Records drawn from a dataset
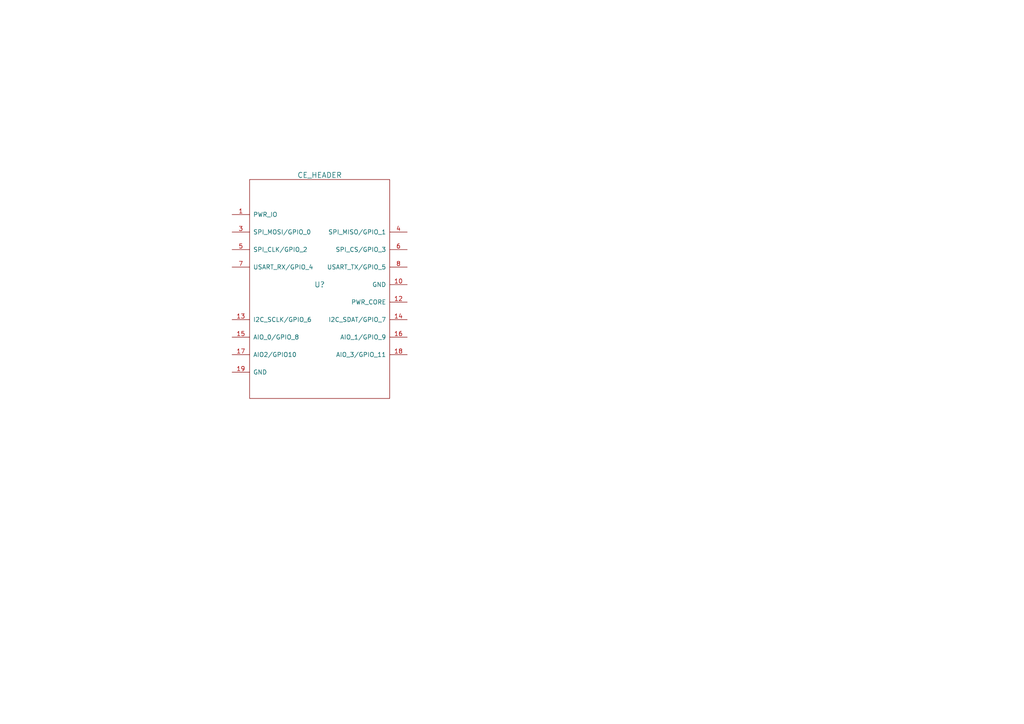
<source format=kicad_sch>
(kicad_sch (version 20230121) (generator eeschema)

  (uuid 61ea1fd5-9e28-4249-8f14-98e6efe1b589)

  (paper "A4")

  


  (symbol (lib_id "ce_header:CE_HEADER") (at 92.71 82.55 0) (unit 1)
    (in_bom yes) (on_board yes) (dnp no)
    (uuid 00000000-0000-0000-0000-000058a723cd)
    (property "Reference" "U?" (at 92.71 82.55 0)
      (effects (font (size 1.524 1.524)))
    )
    (property "Value" "CE_HEADER" (at 92.71 50.8 0)
      (effects (font (size 1.524 1.524)))
    )
    (property "Footprint" "" (at 92.71 82.55 0)
      (effects (font (size 1.524 1.524)) hide)
    )
    (property "Datasheet" "" (at 92.71 82.55 0)
      (effects (font (size 1.524 1.524)) hide)
    )
    (pin "1" (uuid b12c36d9-e800-468b-98bc-623650ca3bf9))
    (pin "10" (uuid 47f98a4e-dd2c-4fb7-956b-4b53250e952f))
    (pin "12" (uuid 3fa20120-cdf9-4fe8-9b96-e80737d786e2))
    (pin "13" (uuid 8e0804aa-c70b-48cc-90a1-26715a0c40fa))
    (pin "14" (uuid e3a5de10-80a0-4cc1-b5b0-75f3b45d1ae7))
    (pin "15" (uuid 51b74095-eaff-4ced-8131-37a20e697cc2))
    (pin "16" (uuid 8791742a-067c-46dd-b051-a5742626ce85))
    (pin "17" (uuid aeba58df-661f-420e-ba6a-abcca05cfdb7))
    (pin "18" (uuid 5bcb0eaa-a0a4-4323-be4d-f265168ab102))
    (pin "19" (uuid de9f4a76-87a8-4ca0-b621-9f2a619a2963))
    (pin "3" (uuid 635238e4-f12a-40a8-ac3e-3813b89d7036))
    (pin "4" (uuid c534bd9d-e31f-4f0f-bffa-66ccc5495383))
    (pin "5" (uuid 894be299-9a24-42ed-85c6-6f56b26efb92))
    (pin "6" (uuid 14421069-808e-4a7e-803e-7abb1ad761b2))
    (pin "7" (uuid 96ab98e7-a43e-4c0b-a919-7eb3d60f79c7))
    (pin "8" (uuid 6eb184b8-d1eb-4123-bb99-51b7774b87a6))
    (instances
      (project "working"
        (path "/61ea1fd5-9e28-4249-8f14-98e6efe1b589"
          (reference "U?") (unit 1)
        )
      )
    )
  )

  (sheet_instances
    (path "/" (page "1"))
  )
)

</source>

__Exercise details__.
Return the records above exactly as written, but without any of the pictures.

__Written answer__.
<source format=kicad_sch>
(kicad_sch (version 20230121) (generator eeschema)

  (uuid 61ea1fd5-9e28-4249-8f14-98e6efe1b589)

  (paper "A4")

  


  (symbol (lib_id "ce_header:CE_HEADER") (at 92.71 82.55 0) (unit 1)
    (in_bom yes) (on_board yes) (dnp no)
    (uuid 00000000-0000-0000-0000-000058a723cd)
    (property "Reference" "U?" (at 92.71 82.55 0)
      (effects (font (size 1.524 1.524)))
    )
    (property "Value" "CE_HEADER" (at 92.71 50.8 0)
      (effects (font (size 1.524 1.524)))
    )
    (property "Footprint" "" (at 92.71 82.55 0)
      (effects (font (size 1.524 1.524)) hide)
    )
    (property "Datasheet" "" (at 92.71 82.55 0)
      (effects (font (size 1.524 1.524)) hide)
    )
    (pin "1" (uuid b12c36d9-e800-468b-98bc-623650ca3bf9))
    (pin "10" (uuid 47f98a4e-dd2c-4fb7-956b-4b53250e952f))
    (pin "12" (uuid 3fa20120-cdf9-4fe8-9b96-e80737d786e2))
    (pin "13" (uuid 8e0804aa-c70b-48cc-90a1-26715a0c40fa))
    (pin "14" (uuid e3a5de10-80a0-4cc1-b5b0-75f3b45d1ae7))
    (pin "15" (uuid 51b74095-eaff-4ced-8131-37a20e697cc2))
    (pin "16" (uuid 8791742a-067c-46dd-b051-a5742626ce85))
    (pin "17" (uuid aeba58df-661f-420e-ba6a-abcca05cfdb7))
    (pin "18" (uuid 5bcb0eaa-a0a4-4323-be4d-f265168ab102))
    (pin "19" (uuid de9f4a76-87a8-4ca0-b621-9f2a619a2963))
    (pin "3" (uuid 635238e4-f12a-40a8-ac3e-3813b89d7036))
    (pin "4" (uuid c534bd9d-e31f-4f0f-bffa-66ccc5495383))
    (pin "5" (uuid 894be299-9a24-42ed-85c6-6f56b26efb92))
    (pin "6" (uuid 14421069-808e-4a7e-803e-7abb1ad761b2))
    (pin "7" (uuid 96ab98e7-a43e-4c0b-a919-7eb3d60f79c7))
    (pin "8" (uuid 6eb184b8-d1eb-4123-bb99-51b7774b87a6))
    (instances
      (project "working"
        (path "/61ea1fd5-9e28-4249-8f14-98e6efe1b589"
          (reference "U?") (unit 1)
        )
      )
    )
  )

  (sheet_instances
    (path "/" (page "1"))
  )
)

</source>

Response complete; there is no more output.